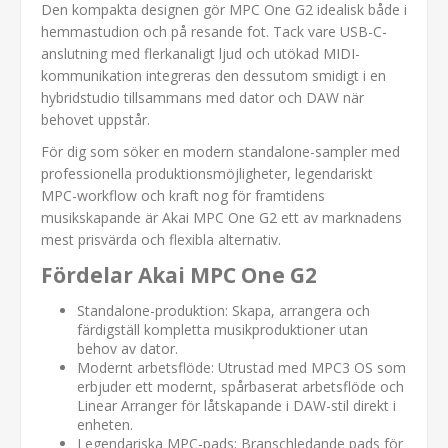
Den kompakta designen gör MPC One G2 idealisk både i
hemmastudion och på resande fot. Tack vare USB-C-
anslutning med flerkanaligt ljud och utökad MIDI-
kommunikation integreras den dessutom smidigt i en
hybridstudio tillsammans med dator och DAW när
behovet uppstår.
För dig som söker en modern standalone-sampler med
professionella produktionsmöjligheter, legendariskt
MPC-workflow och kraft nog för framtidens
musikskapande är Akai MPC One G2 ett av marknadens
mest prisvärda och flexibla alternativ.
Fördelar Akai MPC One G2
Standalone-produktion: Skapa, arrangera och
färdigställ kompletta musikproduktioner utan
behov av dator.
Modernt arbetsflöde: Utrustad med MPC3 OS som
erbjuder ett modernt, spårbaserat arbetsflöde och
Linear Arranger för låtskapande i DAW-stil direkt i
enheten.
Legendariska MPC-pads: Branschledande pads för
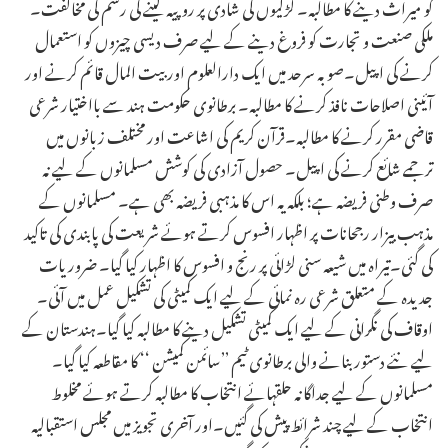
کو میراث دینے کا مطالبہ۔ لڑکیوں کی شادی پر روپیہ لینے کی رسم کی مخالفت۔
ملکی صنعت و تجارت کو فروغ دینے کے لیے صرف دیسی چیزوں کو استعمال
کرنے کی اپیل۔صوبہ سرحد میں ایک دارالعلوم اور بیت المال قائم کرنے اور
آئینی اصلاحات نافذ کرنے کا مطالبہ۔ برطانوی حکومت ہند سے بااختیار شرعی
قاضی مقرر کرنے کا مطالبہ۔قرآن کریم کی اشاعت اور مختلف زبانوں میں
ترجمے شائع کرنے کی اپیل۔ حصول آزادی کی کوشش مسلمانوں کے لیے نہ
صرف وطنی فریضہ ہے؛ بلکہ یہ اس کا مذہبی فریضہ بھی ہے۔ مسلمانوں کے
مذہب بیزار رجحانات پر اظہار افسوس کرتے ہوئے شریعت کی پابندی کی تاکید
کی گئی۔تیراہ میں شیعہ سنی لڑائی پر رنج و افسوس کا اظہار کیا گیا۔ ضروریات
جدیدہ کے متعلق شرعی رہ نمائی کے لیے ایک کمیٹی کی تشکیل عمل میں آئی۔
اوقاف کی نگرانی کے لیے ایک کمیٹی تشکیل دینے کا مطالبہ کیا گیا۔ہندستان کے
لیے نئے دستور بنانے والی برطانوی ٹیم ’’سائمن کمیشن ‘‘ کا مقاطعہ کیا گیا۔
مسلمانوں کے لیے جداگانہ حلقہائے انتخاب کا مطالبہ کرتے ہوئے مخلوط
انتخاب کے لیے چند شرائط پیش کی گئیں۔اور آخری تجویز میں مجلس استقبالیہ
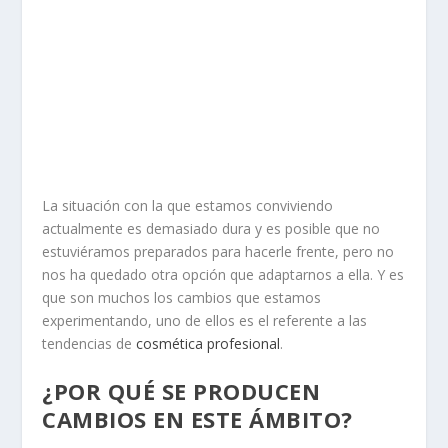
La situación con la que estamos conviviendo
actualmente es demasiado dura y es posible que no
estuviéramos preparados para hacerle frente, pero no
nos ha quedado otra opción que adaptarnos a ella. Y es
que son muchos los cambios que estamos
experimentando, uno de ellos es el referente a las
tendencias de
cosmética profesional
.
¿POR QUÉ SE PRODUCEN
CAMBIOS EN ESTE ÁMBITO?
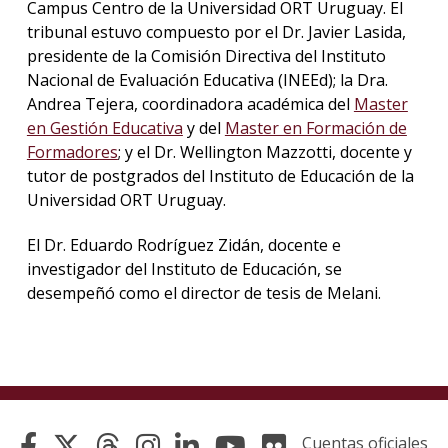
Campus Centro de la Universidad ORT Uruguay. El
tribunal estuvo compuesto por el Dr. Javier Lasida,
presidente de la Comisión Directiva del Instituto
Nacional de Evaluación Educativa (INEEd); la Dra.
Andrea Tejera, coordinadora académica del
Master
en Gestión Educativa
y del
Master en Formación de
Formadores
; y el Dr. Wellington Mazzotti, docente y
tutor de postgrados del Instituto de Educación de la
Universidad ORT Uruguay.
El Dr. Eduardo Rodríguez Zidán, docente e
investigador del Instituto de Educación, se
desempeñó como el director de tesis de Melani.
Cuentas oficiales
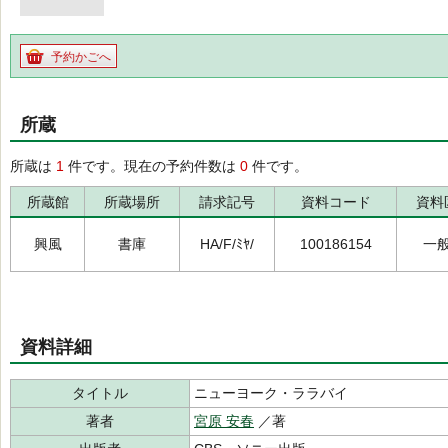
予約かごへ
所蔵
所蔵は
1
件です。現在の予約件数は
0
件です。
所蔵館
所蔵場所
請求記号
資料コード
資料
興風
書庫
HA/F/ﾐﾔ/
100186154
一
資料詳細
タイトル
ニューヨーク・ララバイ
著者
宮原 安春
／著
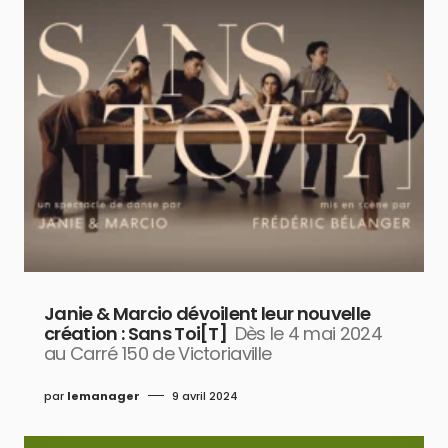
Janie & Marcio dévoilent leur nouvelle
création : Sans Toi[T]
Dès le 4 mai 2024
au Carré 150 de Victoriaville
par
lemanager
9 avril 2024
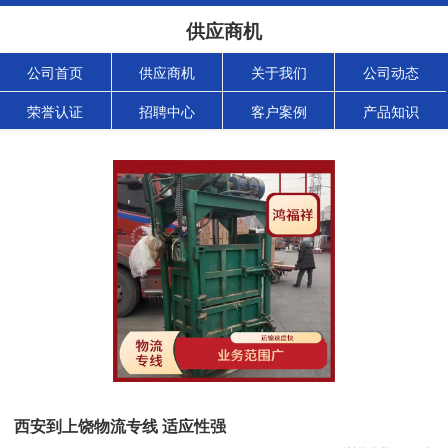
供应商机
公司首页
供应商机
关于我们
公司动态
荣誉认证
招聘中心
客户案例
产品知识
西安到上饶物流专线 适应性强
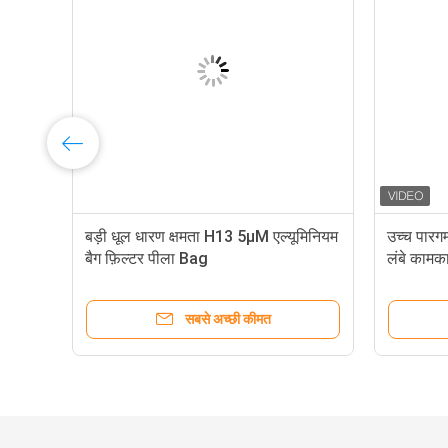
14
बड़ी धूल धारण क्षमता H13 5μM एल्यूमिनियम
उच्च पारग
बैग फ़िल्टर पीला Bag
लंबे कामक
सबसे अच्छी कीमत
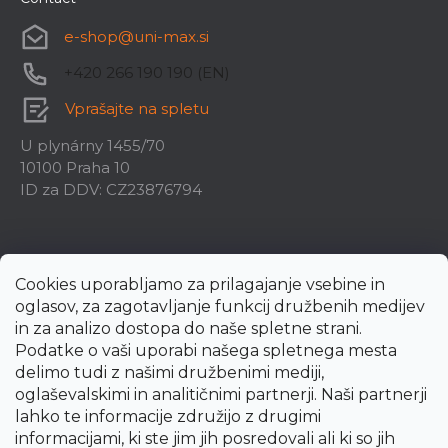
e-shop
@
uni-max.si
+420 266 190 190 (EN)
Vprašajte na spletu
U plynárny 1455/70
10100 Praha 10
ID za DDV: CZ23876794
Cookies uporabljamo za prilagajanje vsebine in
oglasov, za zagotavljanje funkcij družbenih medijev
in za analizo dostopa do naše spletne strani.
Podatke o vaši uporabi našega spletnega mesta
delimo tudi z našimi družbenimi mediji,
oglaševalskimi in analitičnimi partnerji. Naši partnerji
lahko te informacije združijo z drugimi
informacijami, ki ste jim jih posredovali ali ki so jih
════════════════
■ What the task asks:
Convert every line of text in all the items above into a Markdown table with the columns Row and Line, numbering the rows and omitting blank lines. Leave the pictures out of the table.

■ Output for this task:
| Row | Line |
|---|---|
| 1 | Den kompakta designen gör MPC One G2 idealisk både i |
| 2 | hemmastudion och på resande fot. Tack vare USB-C- |
| 3 | anslutning med flerkanaligt ljud och utökad MIDI- |
| 4 | kommunikation integreras den dessutom smidigt i en |
| 5 | hybridstudio tillsammans med dator och DAW när |
| 6 | behovet uppstår. |
| 7 | För dig som söker en modern standalone-sampler med |
| 8 | professionella produktionsmöjligheter, legendariskt |
| 9 | MPC-workflow och kraft nog för framtidens |
| 10 | musikskapande är Akai MPC One G2 ett av marknadens |
| 11 | mest prisvärda och flexibla alternativ. |
| 12 | Fördelar Akai MPC One G2 |
| 13 | Standalone-produktion: Skapa, arrangera och |
| 14 | färdigställ kompletta musikproduktioner utan |
| 15 | behov av dator. |
| 16 | Modernt arbetsflöde: Utrustad med MPC3 OS som |
| 17 | erbjuder ett modernt, spårbaserat arbetsflöde och |
| 18 | Linear Arranger för låtskapande i DAW-stil direkt i |
| 19 | enheten. |
| 20 | Legendariska MPC-pads: Branschledande pads för |
| 21 | کو میراث دینے کا مطالبہ۔ لڑکیوں کی شادی پر روپیہ لینے کی رسم کی مخالفت۔ |
| 22 | ملکی صنعت و تجارت کو فروغ دینے کے لیے صرف دیسی چیزوں کو استعمال |
| 23 | کرنے کی اپیل۔صوبہ سرحد میں ایک دارالعلوم اور بیت المال قائم کرنے اور |
| 24 | آئینی اصلاحات نافذ کرنے کا مطالبہ۔ برطانوی حکومت ہند سے بااختیار شرعی |
| 25 | قاضی مقرر کرنے کا مطالبہ۔قرآن کریم کی اشاعت اور مختلف زبانوں میں |
| 26 | ترجمے شائع کرنے کی اپیل۔ حصول آزادی کی کوشش مسلمانوں کے لیے نہ |
| 27 | صرف وطنی فریضہ ہے؛ بلکہ یہ اس کا مذہبی فریضہ بھی ہے۔ مسلمانوں کے |
| 28 | مذہب بیزار رجحانات پر اظہار افسوس کرتے ہوئے شریعت کی پابندی کی تاکید |
| 29 | کی گئی۔تیراہ میں شیعہ سنی لڑائی پر رنج و افسوس کا اظہار کیا گیا۔ ضروریات |
| 30 | جدیدہ کے متعلق شرعی رہ نمائی کے لیے ایک کمیٹی کی تشکیل عمل میں آئی۔ |
| 31 | اوقاف کی نگرانی کے لیے ایک کمیٹی تشکیل دینے کا مطالبہ کیا گیا۔ہندستان کے |
| 32 | لیے نئے دستور بنانے والی برطانوی ٹیم ’’سائمن کمیشن ‘‘ کا مقاطعہ کیا گیا۔ |
| 33 | مسلمانوں کے لیے جداگانہ حلقہائے انتخاب کا مطالبہ کرتے ہوئے مخلوط |
| 34 | انتخاب کے لیے چند شرائط پیش کی گئیں۔اور آخری تجویز میں مجلس استقبالیہ |
| 35 | La situación con la que estamos conviviendo |
| 36 | actualmente es demasiado dura y es posible que no |
| 37 | estuviéramos preparados para hacerle frente, pero no |
| 38 | nos ha quedado otra opción que adaptarnos a ella. Y es |
| 39 | que son muchos los cambios que estamos |
| 40 | experimentando, uno de ellos es el referente a las |
| 41 | tendencias de |
| 42 | cosmética profesional |
| 43 | . |
| 44 | ¿POR QUÉ SE PRODUCEN |
| 45 | CAMBIOS EN ESTE ÁMBITO? |
| 46 | Campus Centro de la Universidad ORT Uruguay. El |
| 47 | tribunal estuvo compuesto por el Dr. Javier Lasida, |
| 48 | presidente de la Comisión Directiva del Instituto |
| 49 | Nacional de Evaluación Educativa (INEEd); la Dra. |
| 50 | Andrea Tejera, coordinadora académica del |
| 51 | Master |
| 52 | en Gestión Educativa |
| 53 | y del |
| 54 | Master en Formación de |
| 55 | Formadores |
| 56 | ; y el Dr. Wellington Mazzotti, docente y |
| 57 | tutor de postgrados del Instituto de Educación de la |
| 58 | Universidad ORT Uruguay. |
| 59 | El Dr. Eduardo Rodríguez Zidán, docente e |
| 60 | investigador del Instituto de Educación, se |
| 61 | desempeñó como el director de tesis de Melani. |
| 62 | Cuentas oficiales |
| 63 | 予約かごへ |
| 64 | 所蔵 |
| 65 | 所蔵は |
| 66 | 1 |
| 67 | 件です。現在の予約件数は |
| 68 | 0 |
| 69 | 件です。 |
| 70 | 所蔵館 |
| 71 | 所蔵場所 |
| 72 | 請求記号 |
| 73 | 資料コード |
| 74 | 資料 |
| 75 | 興風 |
| 76 | 書庫 |
| 77 | HA/F/ﾐﾔ/ |
| 78 | 100186154 |
| 79 | 一 |
| 80 | 資料詳細 |
| 81 | タイトル |
| 82 | ニューヨーク・ララバイ |
| 83 | 著者 |
| 84 | 宮原 安春 |
| 85 | ／著 |
| 86 | Janie & Marcio dévoilent leur nouvelle |
| 87 | création : Sans Toi[T] |
| 88 | Dès le 4 mai 2024 |
| 89 | au Carré 150 de Victoriaville |
| 90 | par |
| 91 | lemanager |
| 92 | 9 avril 2024 |
| 93 | 供应商机 |
| 94 | 公司首页 |
| 95 | 供应商机 |
| 96 | 关于我们 |
| 97 | 公司动态 |
| 98 | 荣誉认证 |
| 99 | 招聘中心 |
| 100 | 客户案例 |
| 101 | 产品知识 |
| 102 | 西安到上饶物流专线 适应性强 |
| 103 | 14 |
| 104 | बड़ी धूल धारण क्षमता H13 5μM एल्यूमिनियम |
| 105 | उच्च पारग |
| 106 | बैग फ़िल्टर पीला Bag |
| 107 | लंबे कामक |
| 108 | सबसे अच्छी कीमत |
| 109 | e-shop |
| 110 | @ |
| 111 | uni-max.si |
| 112 | +420 266 190 190 (EN) |
| 113 | Vprašajte na spletu |
| 114 | U plynárny 1455/70 |
| 115 | 10100 Praha 10 |
| 116 | ID za DDV: CZ23876794 |
| 117 | Cookies uporabljamo za prilagajanje vsebine in |
| 118 | oglasov, za zagotavljanje funkcij družbenih medijev |
| 119 | in za analizo dostopa do naše spletne strani. |
| 120 | Podatke o vaši uporabi našega spletnega mesta |
| 121 | delimo tudi z našimi družbenimi mediji, |
| 122 | oglaševalskimi in analitičnimi partnerji. Naši partnerji |
| 123 | lahko te informacije združijo z drugimi |
| 124 | informacijami, ki ste jim jih posredovali ali ki so jih |